UBC Theses and Dissertations
Towards spoken English : a computer based synthesizer for a reading machine for the blind Yeung, James Man Chung
A speech synthesizer has been developed to synthesize real-time speech directly from letter information. The synthesizer was implemented on a PDP-12 digital computer and its peripheral devices. Synthetic speech was produced by the concatenation of 33 basic phonemes. These phonemes were processed by a segmentation program which was developed to extract, record, display and store them: the original speech samples were treated similarly. The letter information from the output of a letter recognizer was stored in an input stack (or buffer) until a complete word has been received. Then the input word was synthesized by a synthesis program which assigned phonemes to the word according to the stored dictionary and the general grapheme-phoneme correspondence rules written in the program. A dictionary containing words that were not pronounced according to the above general rules, and in addition, a list of phoneme equivalents, were stored in a disk file system. The general rules were set up according to the most frequent grapheme-phoneme transcriptions and a frequency study of the first 1,000 words of the Thorndike word list.
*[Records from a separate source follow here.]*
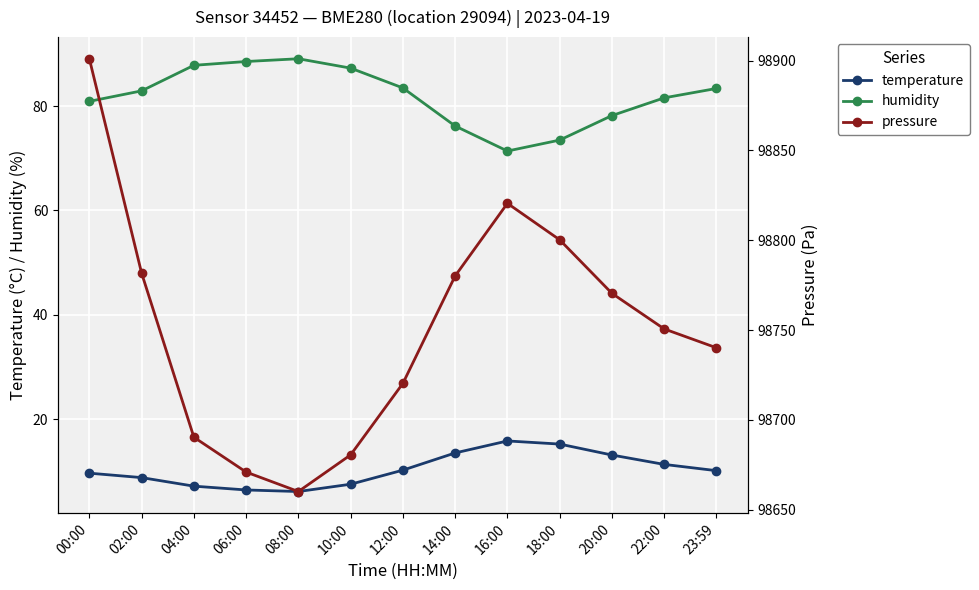

Between 23:59 and 10:00, which is larger?

23:59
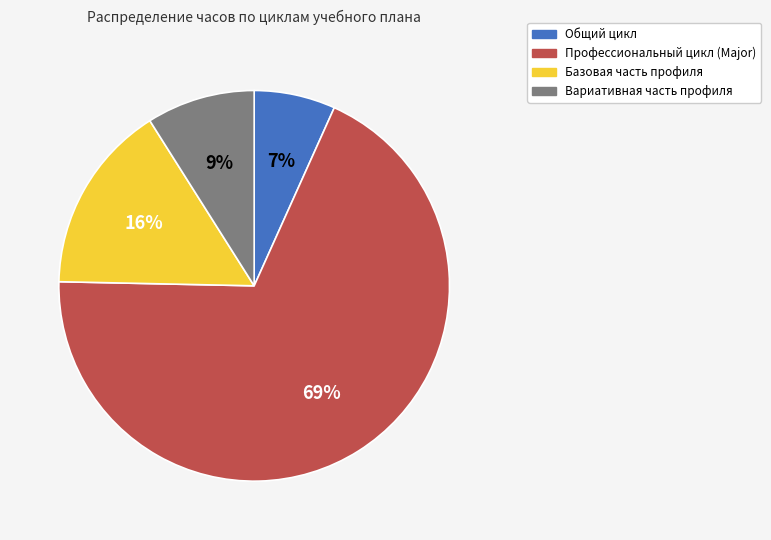

How many slices are in this pie chart?

4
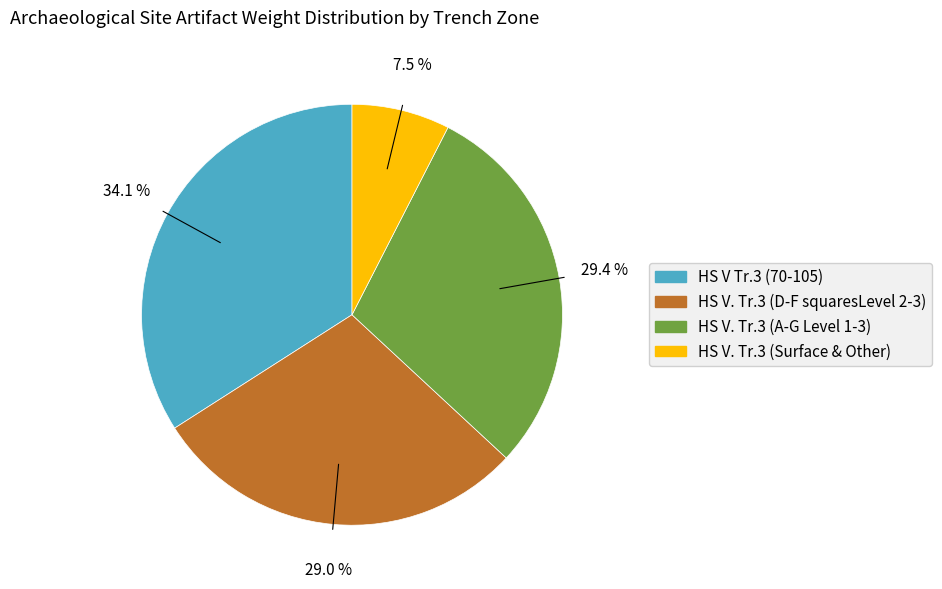

Is there any slice that represents more than half of the pie?

No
The synthesizer was capable of synthesizing over 90% of spoken English speech accurately and at the same time could be understood by the listener after a short period of training in spite of the mechanical sounding dialect which resulted from the incorrect pronunciation of some words. An intelligibility test using isolated words, sentences, and short passages generated by the synthesizer, was given to six subjects. The results showed that over 90% of the isolated words, 95% of the sentences and 98% of the short passages could be recognized by the test subjects after approximately one hour of training.